DO veganize your frequent meals: For example, stuff peppers with lentils instead of ground turkey, add cannellini beans to a soup instead of chicken, and make chili with kidney beans instead of beef. These are just a few ideas, but be sure to check out the many tasty (and free!) recipes offered by the Hallelujah Diet as well. Picture yourself inviting friends and family over to share your new plant-based lifestyle.
DO seek out ethnic eateries: Now that you have switched to a plant-based diet, dining out might seem like a challenge. However, in many cultures, vegan dishes are staples. This allows you to expand your options, and meeting friends or clients at nearby ethnic restaurants is a great way to socialize without being limited to just a side salad or a plate of steamed veggies. Some favorites could include Indian chana masala, Middle Eastern hummus and tabbouleh, and Thai green curry, but there could be even more variety in your neighborhood.

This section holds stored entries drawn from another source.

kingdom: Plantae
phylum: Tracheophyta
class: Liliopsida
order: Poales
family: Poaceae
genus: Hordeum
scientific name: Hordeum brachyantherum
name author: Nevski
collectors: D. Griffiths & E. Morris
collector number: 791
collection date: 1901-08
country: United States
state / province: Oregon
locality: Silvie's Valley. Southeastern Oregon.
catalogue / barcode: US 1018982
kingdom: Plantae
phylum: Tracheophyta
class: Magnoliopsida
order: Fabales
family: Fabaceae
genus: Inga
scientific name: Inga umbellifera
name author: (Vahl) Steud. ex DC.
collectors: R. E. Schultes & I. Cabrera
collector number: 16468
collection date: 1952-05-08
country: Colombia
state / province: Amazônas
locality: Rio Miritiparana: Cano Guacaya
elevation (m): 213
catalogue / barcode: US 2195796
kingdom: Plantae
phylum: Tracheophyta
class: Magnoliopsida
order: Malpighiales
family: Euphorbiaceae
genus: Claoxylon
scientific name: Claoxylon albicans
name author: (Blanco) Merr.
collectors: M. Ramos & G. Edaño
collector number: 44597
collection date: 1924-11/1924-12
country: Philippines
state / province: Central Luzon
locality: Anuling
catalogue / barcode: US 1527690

Don’ts of Following a Plant-Based Diet
DON’T load up on vegan junk food: With so many vegan products on the market these days, even at your grocery store, it’s easy to be presented with poor-quality plant-based food options. Some of this will be highly processed vegan foods, which could include pepperoni pizza and fake bacon, even vegan cookies, candy, and donuts. While there are vegan treats like ice cream made from coconut milk, these should be consumed in moderation. To look and feel your best, the bulk of your meals and snacks should be comprised of nutrient-packed whole foods.
DON’T be concerned about a loss of essential vitamins and minerals: While there is evidence to show that vegan diets do not contain vitamin B12, an essential nutrient, “Vegans can get vitamin B12 from fortified foods (some brands of soy milk, fake meats, breakfast cereals, and nutritional yeast) and from supplements. Vegan diets may be low in calcium and vitamin D, although there are vegan sources of these nutrients,” says Reed Mangels, Ph.D., RD, nutrition advisor for The Vegetarian Resource Group.
Now That You Have Started, Keep Going!
It’ll be easier to keep going once you have made those first initial steps. As Dr. Craig McDougall says, “Once you have more energy, have lost some weight, or your stomach pain has disappeared, then it’s easier to continue eating healthfully. One of the best motivators for people transitioning to plant-based eating comes from how great they feel and how much more they can do in their lives once they’re feeling healthier.”